FIGURE 2.

Inhibitory effects of compound 4 on type-2 11β-hydroxysteroid dehydrogenase (11β-HSD2) using rat kidney microsome (A), and the uptake of 4 into rat kidney slices (B) or into HEK293 cells transfected with organic anion transporter (OAT) 1 (C) or OAT3 (D). (A) [³H] cortisone and glycyrrhetinic acid (GA) or 4 were mixed with rat kidney microsome fractions, and incubated at 37°C for 30 min. Then, the amount of [³H] cortisol was measured. Data are means ± standard error (S.E: n = 4) of percentage [³H] cortisol in mixtures without samples. *p < 0.05, **p < 0.01 and ***p < 0.001 compared with groups without samples using Dunnett’s multiple t-test (B) Female Eisai hyperbilirubinuria rats (EHBRs) were orally treated with GA (200 mg/kg), and their plasma samples were collected 24 h after the treatment.
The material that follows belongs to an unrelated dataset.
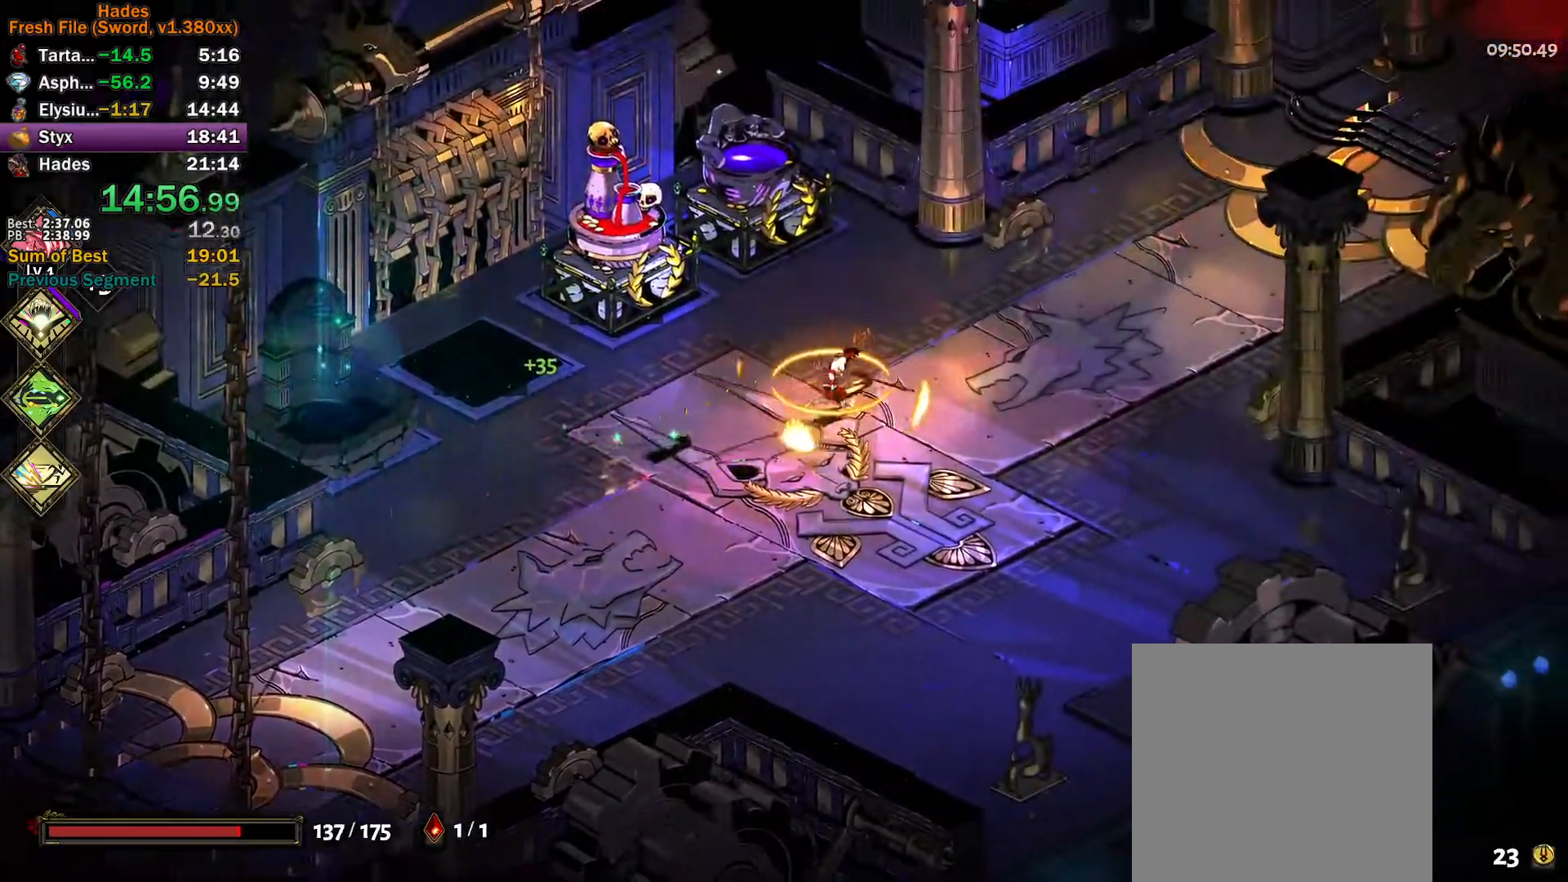
{"buttons": [], "left_stick": "up-right", "events": [[33, "A", "down"], [100, "A", "up"], [317, "A", "down"], [367, "A", "up"], [450, "A", "down"], [500, "A", "up"]]}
Concentration of 4 in plasma sample was 115 µM. Kidneys were collected from normal Sprague-Dawley (SD) rats and slices were incubated with plasma samples of female EHBRs at 37°C or 4°C for 2 h, and then homogenized. Samples were those described in our previous study (Ishiuchi et al., 2019). Concentrations of 4 in kidney slice homogenates were measured using liquid chromatography-tandem mass spectrometry (LC-MS/MS). **p < 0.01 vs 4°C group using Student’s t-test (C) Male EHBRs were orally treated with GA (200 mg/kg) and their plasma samples were collected 24 h after treatment. Concentrations of 4 in plasma sample was 189 μM. HEK293 cells transfected with OAT1 or OAT3 were incubated with 1:2 diluted plasma samples of male EHBRs at 37°C for 15 min. Then, concentrations of 4 in cells were measured using LC-MS/MS. Data are means ± S.E. (n = 6). *p < 0.05 vs mock cells using Dunnett’s multiple t-test.